Stored items from a collection:

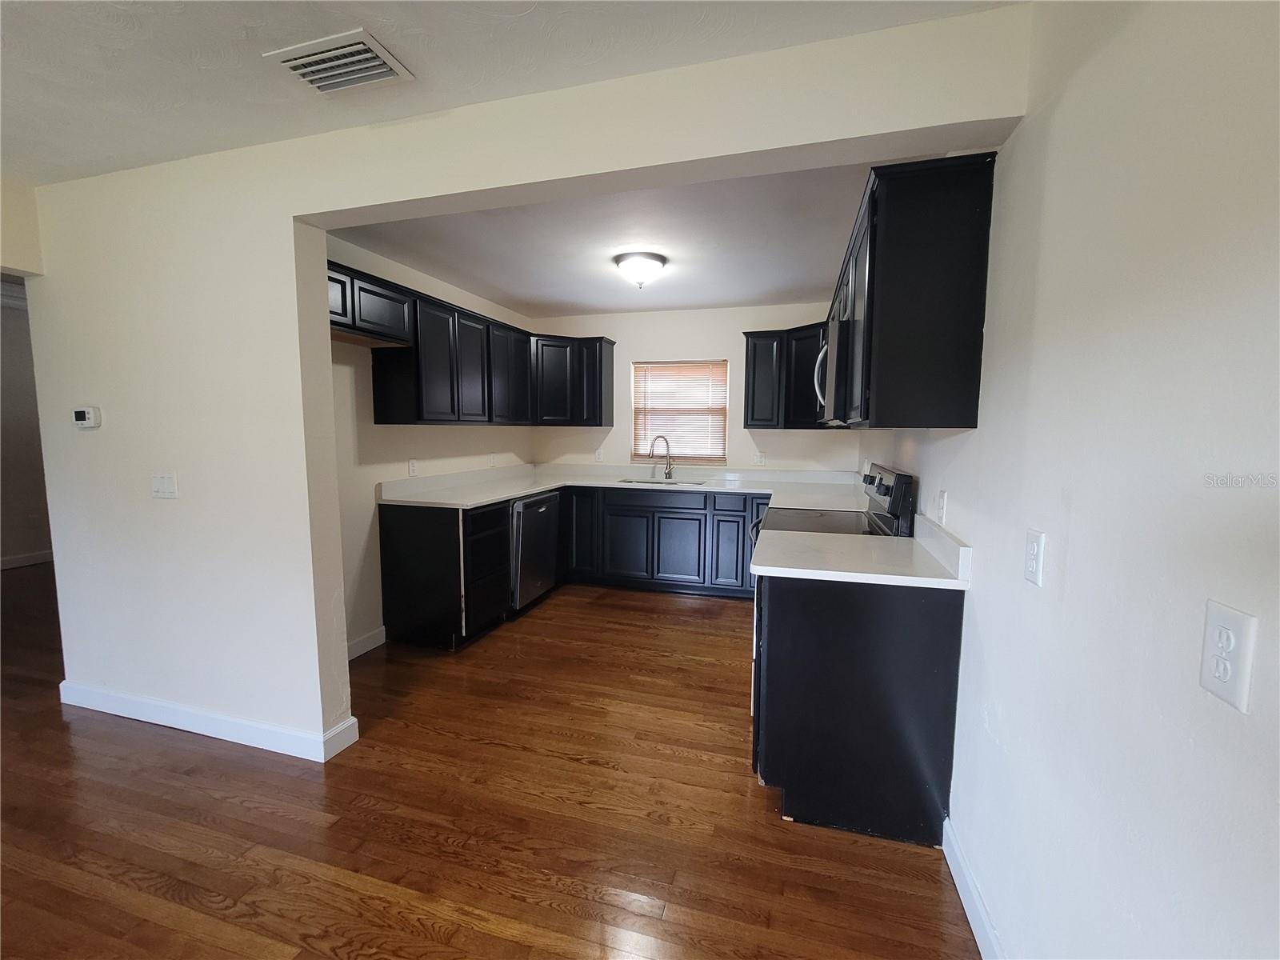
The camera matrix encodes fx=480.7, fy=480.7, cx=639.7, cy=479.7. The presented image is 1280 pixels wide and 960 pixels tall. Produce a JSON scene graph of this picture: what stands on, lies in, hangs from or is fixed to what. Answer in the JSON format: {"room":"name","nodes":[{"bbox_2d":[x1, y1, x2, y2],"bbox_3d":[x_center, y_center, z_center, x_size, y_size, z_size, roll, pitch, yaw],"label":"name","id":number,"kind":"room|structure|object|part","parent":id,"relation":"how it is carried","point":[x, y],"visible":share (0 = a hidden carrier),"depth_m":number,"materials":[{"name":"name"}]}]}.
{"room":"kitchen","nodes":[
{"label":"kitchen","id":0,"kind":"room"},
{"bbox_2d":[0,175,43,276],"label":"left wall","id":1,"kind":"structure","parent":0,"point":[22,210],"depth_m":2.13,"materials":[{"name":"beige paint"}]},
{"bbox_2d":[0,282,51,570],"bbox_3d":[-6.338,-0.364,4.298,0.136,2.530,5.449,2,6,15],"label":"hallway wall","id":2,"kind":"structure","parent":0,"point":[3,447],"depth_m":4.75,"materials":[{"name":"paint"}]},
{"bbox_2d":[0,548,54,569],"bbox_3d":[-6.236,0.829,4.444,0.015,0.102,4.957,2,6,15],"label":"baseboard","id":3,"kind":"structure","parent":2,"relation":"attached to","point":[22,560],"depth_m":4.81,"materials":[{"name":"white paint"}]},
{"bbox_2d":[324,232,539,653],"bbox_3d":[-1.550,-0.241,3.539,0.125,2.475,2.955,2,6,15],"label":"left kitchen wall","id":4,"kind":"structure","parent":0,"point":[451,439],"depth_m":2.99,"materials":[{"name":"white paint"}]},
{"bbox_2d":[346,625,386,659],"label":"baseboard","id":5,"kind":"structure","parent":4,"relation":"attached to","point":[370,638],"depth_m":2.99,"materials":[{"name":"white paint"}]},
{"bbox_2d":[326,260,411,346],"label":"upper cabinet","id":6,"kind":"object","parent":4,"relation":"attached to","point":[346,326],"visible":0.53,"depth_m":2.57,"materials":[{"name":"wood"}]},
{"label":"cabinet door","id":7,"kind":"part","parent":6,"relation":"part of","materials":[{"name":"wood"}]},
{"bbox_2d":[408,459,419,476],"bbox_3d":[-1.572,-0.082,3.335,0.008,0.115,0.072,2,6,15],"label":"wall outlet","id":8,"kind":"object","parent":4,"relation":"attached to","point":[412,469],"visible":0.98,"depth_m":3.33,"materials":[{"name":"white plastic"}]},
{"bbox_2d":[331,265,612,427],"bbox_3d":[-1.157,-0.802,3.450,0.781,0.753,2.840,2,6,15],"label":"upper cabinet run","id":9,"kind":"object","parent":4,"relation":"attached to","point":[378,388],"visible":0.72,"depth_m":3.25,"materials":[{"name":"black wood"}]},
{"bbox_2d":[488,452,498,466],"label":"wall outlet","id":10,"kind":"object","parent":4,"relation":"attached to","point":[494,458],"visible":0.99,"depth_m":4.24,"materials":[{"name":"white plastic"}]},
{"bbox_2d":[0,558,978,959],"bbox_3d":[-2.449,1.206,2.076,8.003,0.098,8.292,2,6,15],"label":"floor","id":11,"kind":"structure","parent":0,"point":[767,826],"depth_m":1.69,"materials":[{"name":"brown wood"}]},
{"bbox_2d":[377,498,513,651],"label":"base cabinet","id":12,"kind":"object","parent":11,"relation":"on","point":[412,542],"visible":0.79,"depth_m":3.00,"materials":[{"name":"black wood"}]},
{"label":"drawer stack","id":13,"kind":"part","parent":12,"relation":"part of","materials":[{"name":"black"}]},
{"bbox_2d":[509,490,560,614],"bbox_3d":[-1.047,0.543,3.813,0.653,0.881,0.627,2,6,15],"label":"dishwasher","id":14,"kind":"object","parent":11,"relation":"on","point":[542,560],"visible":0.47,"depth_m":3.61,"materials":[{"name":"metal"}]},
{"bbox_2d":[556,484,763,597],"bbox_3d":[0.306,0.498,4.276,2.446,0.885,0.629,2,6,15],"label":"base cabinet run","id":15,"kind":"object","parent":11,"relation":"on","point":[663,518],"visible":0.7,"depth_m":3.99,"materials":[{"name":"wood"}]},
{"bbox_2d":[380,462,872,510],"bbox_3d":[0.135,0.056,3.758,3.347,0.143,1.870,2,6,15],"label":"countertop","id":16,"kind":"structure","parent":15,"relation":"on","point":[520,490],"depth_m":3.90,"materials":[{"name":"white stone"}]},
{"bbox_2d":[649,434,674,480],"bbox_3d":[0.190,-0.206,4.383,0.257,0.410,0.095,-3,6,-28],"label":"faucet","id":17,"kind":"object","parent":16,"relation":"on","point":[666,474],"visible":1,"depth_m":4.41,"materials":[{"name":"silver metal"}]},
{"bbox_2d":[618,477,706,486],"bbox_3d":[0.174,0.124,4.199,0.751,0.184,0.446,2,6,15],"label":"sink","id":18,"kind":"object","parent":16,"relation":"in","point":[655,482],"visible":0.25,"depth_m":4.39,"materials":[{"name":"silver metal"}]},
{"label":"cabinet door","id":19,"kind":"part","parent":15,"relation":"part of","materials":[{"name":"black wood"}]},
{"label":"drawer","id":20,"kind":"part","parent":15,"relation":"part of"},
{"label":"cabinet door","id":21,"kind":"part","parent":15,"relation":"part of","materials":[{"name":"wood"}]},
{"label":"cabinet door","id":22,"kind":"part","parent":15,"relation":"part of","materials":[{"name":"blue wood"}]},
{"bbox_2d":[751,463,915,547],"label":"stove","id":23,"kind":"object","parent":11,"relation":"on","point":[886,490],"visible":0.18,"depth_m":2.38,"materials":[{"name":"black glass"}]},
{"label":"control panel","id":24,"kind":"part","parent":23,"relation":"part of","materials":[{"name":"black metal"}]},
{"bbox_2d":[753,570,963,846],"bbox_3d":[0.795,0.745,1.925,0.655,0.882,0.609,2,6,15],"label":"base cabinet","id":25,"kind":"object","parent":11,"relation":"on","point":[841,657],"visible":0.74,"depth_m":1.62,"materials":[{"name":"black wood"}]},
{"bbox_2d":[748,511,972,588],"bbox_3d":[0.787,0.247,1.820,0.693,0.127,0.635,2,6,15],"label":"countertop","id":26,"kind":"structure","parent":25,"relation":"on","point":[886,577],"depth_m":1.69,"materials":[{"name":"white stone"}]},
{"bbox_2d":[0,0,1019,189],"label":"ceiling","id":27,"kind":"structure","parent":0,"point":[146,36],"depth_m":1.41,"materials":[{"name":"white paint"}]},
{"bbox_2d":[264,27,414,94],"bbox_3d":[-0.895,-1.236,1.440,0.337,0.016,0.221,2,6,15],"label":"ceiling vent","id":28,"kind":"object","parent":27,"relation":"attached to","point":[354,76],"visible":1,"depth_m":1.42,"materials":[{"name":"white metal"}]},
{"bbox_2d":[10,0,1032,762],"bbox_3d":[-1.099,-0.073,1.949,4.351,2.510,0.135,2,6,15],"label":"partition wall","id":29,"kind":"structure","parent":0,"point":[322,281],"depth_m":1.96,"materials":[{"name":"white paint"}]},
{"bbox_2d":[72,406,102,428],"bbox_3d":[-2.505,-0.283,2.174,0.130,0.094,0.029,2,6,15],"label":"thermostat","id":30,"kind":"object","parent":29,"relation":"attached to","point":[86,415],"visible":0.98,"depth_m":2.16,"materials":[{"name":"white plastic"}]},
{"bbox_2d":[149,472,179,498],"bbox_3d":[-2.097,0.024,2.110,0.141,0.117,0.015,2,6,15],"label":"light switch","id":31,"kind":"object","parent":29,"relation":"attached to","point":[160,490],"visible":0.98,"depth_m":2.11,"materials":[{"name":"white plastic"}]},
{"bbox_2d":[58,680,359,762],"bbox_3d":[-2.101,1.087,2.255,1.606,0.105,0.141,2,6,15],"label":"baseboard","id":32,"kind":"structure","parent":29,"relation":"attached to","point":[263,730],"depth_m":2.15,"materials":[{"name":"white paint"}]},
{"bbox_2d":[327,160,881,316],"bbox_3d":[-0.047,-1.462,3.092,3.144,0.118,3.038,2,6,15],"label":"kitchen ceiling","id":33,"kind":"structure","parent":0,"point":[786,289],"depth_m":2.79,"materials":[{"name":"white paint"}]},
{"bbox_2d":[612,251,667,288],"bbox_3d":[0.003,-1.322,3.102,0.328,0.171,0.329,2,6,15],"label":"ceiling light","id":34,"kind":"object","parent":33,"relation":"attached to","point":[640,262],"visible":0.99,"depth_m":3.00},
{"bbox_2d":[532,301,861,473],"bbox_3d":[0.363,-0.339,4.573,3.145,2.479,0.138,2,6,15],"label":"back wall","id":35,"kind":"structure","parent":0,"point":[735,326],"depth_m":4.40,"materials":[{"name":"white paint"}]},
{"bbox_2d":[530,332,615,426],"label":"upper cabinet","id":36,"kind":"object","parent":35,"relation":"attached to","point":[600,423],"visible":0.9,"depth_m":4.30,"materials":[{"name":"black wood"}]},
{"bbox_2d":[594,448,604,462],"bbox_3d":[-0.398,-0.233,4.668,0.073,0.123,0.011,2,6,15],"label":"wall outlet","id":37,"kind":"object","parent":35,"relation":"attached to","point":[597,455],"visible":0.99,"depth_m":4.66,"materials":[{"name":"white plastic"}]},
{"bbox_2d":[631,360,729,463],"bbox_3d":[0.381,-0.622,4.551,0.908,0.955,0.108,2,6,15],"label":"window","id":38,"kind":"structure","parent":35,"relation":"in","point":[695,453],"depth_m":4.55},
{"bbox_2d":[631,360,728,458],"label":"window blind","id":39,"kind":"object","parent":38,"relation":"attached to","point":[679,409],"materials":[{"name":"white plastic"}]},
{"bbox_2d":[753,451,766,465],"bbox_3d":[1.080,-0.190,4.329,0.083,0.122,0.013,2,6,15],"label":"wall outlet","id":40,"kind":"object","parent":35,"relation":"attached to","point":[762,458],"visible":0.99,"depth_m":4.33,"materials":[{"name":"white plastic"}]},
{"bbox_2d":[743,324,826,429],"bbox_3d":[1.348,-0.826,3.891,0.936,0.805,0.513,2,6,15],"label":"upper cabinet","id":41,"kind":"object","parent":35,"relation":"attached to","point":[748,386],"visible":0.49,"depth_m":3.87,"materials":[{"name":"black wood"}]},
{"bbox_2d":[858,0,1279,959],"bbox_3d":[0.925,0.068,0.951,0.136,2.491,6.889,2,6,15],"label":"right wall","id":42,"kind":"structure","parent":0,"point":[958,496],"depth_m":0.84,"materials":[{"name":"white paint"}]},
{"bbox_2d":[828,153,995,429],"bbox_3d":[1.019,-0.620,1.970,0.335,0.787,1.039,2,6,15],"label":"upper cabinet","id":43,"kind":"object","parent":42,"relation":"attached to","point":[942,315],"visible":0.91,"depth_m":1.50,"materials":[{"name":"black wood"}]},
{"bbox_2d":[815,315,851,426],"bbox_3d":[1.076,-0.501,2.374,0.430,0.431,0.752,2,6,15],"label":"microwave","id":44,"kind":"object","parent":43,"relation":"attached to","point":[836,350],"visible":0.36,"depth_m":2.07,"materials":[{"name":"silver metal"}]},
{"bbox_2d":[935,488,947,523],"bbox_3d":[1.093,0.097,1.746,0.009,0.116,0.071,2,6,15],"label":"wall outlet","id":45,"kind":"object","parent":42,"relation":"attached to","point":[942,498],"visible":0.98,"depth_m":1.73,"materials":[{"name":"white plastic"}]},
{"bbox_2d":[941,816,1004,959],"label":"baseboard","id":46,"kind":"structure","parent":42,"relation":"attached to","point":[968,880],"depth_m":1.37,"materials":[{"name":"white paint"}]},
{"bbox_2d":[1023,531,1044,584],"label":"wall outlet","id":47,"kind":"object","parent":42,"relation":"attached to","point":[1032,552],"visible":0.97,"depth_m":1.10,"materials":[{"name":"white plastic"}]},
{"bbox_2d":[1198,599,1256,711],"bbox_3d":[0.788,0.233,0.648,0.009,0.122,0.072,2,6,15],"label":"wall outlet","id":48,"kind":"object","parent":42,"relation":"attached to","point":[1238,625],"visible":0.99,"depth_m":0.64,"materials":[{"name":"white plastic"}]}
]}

TASK GOAL:
Write out each line of the data that holds the string "cabinet".

EXERCISE RESPONSE:
{"bbox_2d":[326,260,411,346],"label":"upper cabinet","id":6,"kind":"object","parent":4,"relation":"attached to","point":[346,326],"visible":0.53,"depth_m":2.57,"materials":[{"name":"wood"}]},
{"label":"cabinet door","id":7,"kind":"part","parent":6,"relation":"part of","materials":[{"name":"wood"}]},
{"bbox_2d":[331,265,612,427],"bbox_3d":[-1.157,-0.802,3.450,0.781,0.753,2.840,2,6,15],"label":"upper cabinet run","id":9,"kind":"object","parent":4,"relation":"attached to","point":[378,388],"visible":0.72,"depth_m":3.25,"materials":[{"name":"black wood"}]},
{"bbox_2d":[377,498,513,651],"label":"base cabinet","id":12,"kind":"object","parent":11,"relation":"on","point":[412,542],"visible":0.79,"depth_m":3.00,"materials":[{"name":"black wood"}]},
{"bbox_2d":[556,484,763,597],"bbox_3d":[0.306,0.498,4.276,2.446,0.885,0.629,2,6,15],"label":"base cabinet run","id":15,"kind":"object","parent":11,"relation":"on","point":[663,518],"visible":0.7,"depth_m":3.99,"materials":[{"name":"wood"}]},
{"label":"cabinet door","id":19,"kind":"part","parent":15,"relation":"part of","materials":[{"name":"black wood"}]},
{"label":"cabinet door","id":21,"kind":"part","parent":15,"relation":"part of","materials":[{"name":"wood"}]},
{"label":"cabinet door","id":22,"kind":"part","parent":15,"relation":"part of","materials":[{"name":"blue wood"}]},
{"bbox_2d":[753,570,963,846],"bbox_3d":[0.795,0.745,1.925,0.655,0.882,0.609,2,6,15],"label":"base cabinet","id":25,"kind":"object","parent":11,"relation":"on","point":[841,657],"visible":0.74,"depth_m":1.62,"materials":[{"name":"black wood"}]},
{"bbox_2d":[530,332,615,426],"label":"upper cabinet","id":36,"kind":"object","parent":35,"relation":"attached to","point":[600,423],"visible":0.9,"depth_m":4.30,"materials":[{"name":"black wood"}]},
{"bbox_2d":[743,324,826,429],"bbox_3d":[1.348,-0.826,3.891,0.936,0.805,0.513,2,6,15],"label":"upper cabinet","id":41,"kind":"object","parent":35,"relation":"attached to","point":[748,386],"visible":0.49,"depth_m":3.87,"materials":[{"name":"black wood"}]},
{"bbox_2d":[828,153,995,429],"bbox_3d":[1.019,-0.620,1.970,0.335,0.787,1.039,2,6,15],"label":"upper cabinet","id":43,"kind":"object","parent":42,"relation":"attached to","point":[942,315],"visible":0.91,"depth_m":1.50,"materials":[{"name":"black wood"}]},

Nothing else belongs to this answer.